→ **WHAT YOU ARE ASKED TO DO**:
Go through the listing below and output exactly the line with "<source format=gbr>", the line with "G04 Gerber Fmt", and each line between; omit the rest.

→ **SUPPLIED RECORDS**:
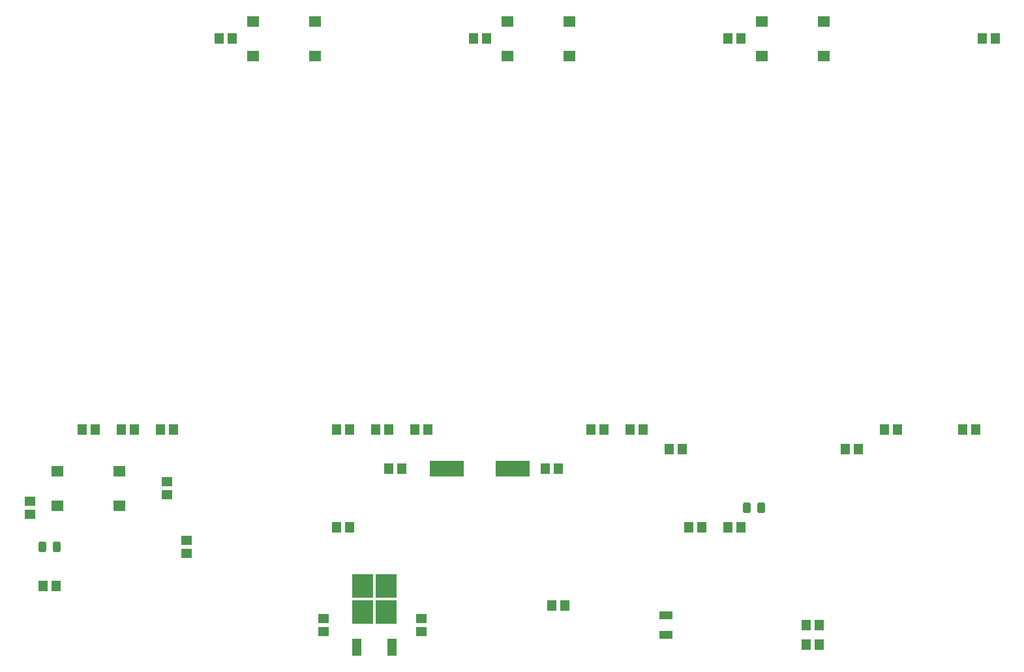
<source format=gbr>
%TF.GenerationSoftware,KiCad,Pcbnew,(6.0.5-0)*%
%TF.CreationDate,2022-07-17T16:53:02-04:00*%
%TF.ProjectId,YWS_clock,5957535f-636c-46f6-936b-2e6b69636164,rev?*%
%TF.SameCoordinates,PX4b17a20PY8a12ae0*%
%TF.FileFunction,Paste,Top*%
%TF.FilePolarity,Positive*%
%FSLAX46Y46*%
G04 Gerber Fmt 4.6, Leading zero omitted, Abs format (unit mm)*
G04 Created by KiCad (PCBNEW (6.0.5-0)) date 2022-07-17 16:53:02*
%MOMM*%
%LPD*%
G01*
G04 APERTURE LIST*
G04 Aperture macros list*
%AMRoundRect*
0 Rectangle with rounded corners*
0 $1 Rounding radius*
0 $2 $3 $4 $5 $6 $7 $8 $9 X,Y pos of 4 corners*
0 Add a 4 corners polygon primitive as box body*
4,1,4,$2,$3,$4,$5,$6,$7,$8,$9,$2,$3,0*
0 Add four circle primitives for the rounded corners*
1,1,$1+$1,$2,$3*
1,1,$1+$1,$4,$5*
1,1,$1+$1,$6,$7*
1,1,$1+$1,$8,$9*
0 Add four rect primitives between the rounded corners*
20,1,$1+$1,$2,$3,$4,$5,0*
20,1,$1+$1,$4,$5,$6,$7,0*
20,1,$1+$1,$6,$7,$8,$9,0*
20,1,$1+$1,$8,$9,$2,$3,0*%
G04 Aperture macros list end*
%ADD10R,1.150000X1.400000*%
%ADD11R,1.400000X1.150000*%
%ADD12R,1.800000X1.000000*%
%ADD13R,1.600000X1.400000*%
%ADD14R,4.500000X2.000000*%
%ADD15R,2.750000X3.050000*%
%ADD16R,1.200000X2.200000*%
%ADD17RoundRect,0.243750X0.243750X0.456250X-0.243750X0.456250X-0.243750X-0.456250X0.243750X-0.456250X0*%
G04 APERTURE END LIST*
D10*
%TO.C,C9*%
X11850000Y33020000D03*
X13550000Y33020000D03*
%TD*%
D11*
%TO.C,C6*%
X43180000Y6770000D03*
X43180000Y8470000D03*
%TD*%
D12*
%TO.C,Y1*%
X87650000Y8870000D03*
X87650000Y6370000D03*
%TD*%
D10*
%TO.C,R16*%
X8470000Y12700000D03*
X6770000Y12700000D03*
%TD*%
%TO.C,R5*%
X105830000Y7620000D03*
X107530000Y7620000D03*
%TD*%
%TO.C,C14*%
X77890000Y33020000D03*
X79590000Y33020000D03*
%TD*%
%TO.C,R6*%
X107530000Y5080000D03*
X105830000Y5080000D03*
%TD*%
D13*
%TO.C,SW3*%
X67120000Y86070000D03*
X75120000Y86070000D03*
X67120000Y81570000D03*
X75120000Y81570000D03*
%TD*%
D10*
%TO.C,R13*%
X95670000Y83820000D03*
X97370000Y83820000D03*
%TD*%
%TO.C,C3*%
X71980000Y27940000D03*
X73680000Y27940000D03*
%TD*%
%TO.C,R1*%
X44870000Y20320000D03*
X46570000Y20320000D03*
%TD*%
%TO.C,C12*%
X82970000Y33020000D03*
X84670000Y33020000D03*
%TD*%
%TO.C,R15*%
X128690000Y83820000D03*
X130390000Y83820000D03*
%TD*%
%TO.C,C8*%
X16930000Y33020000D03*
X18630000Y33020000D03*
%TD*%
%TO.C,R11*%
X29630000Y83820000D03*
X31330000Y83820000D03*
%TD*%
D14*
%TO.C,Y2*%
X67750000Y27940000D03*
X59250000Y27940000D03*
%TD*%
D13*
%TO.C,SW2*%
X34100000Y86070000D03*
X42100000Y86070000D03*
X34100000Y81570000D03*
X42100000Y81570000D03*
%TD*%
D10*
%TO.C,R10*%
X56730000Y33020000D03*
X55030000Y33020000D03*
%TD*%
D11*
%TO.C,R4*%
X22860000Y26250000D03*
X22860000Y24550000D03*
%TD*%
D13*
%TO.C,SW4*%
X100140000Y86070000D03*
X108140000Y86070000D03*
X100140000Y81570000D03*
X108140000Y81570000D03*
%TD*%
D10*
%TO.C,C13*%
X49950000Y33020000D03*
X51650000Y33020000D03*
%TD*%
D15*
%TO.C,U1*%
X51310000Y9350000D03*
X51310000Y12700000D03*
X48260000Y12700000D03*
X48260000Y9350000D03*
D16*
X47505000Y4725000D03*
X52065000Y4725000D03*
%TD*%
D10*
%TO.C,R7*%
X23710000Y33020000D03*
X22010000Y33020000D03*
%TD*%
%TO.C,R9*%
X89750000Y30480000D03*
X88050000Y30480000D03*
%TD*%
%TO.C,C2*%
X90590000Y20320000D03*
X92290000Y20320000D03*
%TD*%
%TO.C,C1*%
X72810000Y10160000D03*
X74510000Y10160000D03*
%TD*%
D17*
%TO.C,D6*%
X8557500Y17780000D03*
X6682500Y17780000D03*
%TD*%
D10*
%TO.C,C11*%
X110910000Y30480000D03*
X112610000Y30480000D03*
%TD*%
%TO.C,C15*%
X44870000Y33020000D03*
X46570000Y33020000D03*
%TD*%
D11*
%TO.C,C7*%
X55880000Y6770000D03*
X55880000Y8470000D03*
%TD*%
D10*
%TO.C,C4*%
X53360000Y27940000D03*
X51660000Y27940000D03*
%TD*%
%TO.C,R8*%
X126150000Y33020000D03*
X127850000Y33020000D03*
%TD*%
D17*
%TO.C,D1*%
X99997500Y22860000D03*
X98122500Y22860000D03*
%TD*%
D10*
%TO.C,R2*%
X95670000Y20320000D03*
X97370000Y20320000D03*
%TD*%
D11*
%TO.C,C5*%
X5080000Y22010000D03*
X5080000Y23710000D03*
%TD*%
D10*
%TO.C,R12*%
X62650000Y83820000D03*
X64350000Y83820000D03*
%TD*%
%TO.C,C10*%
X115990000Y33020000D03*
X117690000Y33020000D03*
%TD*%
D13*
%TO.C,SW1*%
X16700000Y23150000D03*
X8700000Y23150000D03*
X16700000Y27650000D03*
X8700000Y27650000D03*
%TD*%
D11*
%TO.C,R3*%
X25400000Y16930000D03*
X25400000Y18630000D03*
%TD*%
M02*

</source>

--

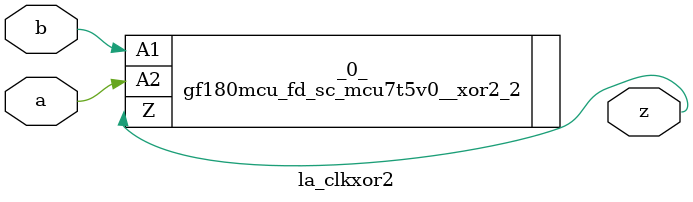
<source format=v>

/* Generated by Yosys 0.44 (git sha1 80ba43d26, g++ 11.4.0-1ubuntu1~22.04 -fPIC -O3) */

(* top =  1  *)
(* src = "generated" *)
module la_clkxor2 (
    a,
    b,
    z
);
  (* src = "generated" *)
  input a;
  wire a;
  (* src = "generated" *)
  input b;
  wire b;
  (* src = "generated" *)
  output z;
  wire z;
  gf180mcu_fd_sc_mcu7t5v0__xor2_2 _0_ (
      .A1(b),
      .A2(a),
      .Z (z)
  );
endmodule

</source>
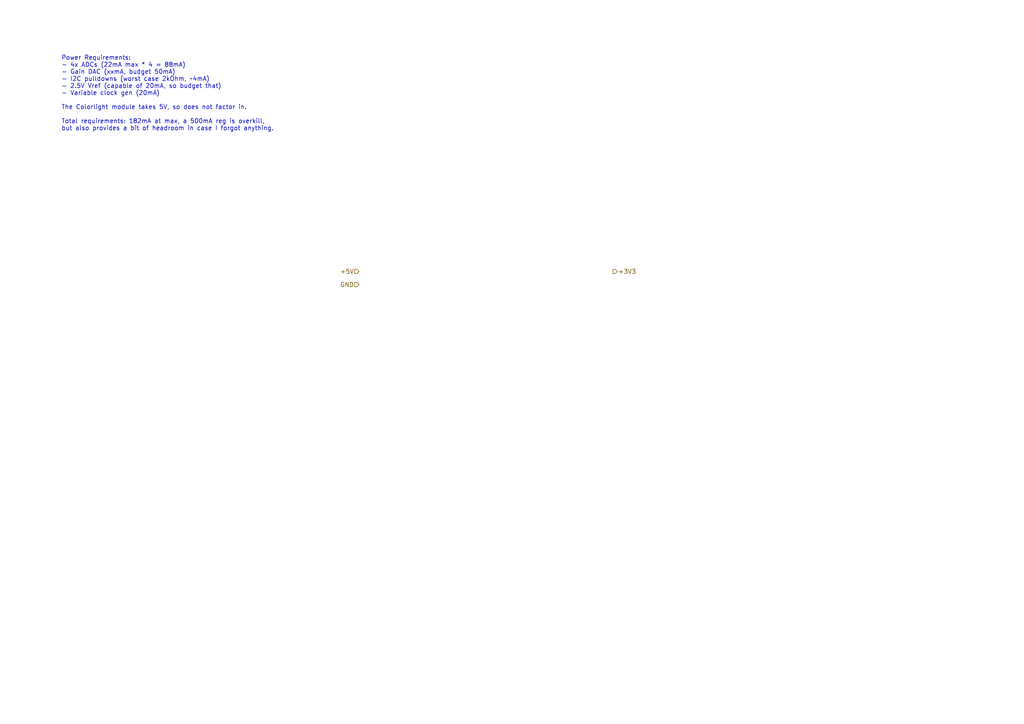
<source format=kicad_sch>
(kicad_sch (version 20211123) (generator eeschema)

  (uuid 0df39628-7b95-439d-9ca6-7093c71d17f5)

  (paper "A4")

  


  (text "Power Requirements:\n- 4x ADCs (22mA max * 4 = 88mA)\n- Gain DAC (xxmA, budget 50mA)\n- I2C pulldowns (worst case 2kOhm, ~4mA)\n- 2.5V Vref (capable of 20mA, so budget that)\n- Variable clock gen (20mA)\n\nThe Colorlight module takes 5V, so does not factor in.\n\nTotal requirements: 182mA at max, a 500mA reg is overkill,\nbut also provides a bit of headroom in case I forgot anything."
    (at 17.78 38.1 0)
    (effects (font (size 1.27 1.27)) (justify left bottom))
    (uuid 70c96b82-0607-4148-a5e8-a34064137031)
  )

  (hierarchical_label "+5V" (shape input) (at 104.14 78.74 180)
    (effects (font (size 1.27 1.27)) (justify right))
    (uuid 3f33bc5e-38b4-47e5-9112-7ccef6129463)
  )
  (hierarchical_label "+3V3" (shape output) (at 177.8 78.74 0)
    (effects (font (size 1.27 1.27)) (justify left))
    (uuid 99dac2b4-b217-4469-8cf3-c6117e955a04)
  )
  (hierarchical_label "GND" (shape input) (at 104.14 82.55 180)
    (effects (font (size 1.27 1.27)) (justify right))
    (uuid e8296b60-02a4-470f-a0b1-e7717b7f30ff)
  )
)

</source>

→ **WORKED SOLUTION**:
<source format=gbr>
%TF.GenerationSoftware,KiCad,Pcbnew,(6.0.5-0)*%
%TF.CreationDate,2022-07-17T16:53:02-04:00*%
%TF.ProjectId,YWS_clock,5957535f-636c-46f6-936b-2e6b69636164,rev?*%
%TF.SameCoordinates,PX4b17a20PY8a12ae0*%
%TF.FileFunction,Paste,Top*%
%TF.FilePolarity,Positive*%
%FSLAX46Y46*%
G04 Gerber Fmt 4.6, Leading zero omitted, Abs format (unit mm)*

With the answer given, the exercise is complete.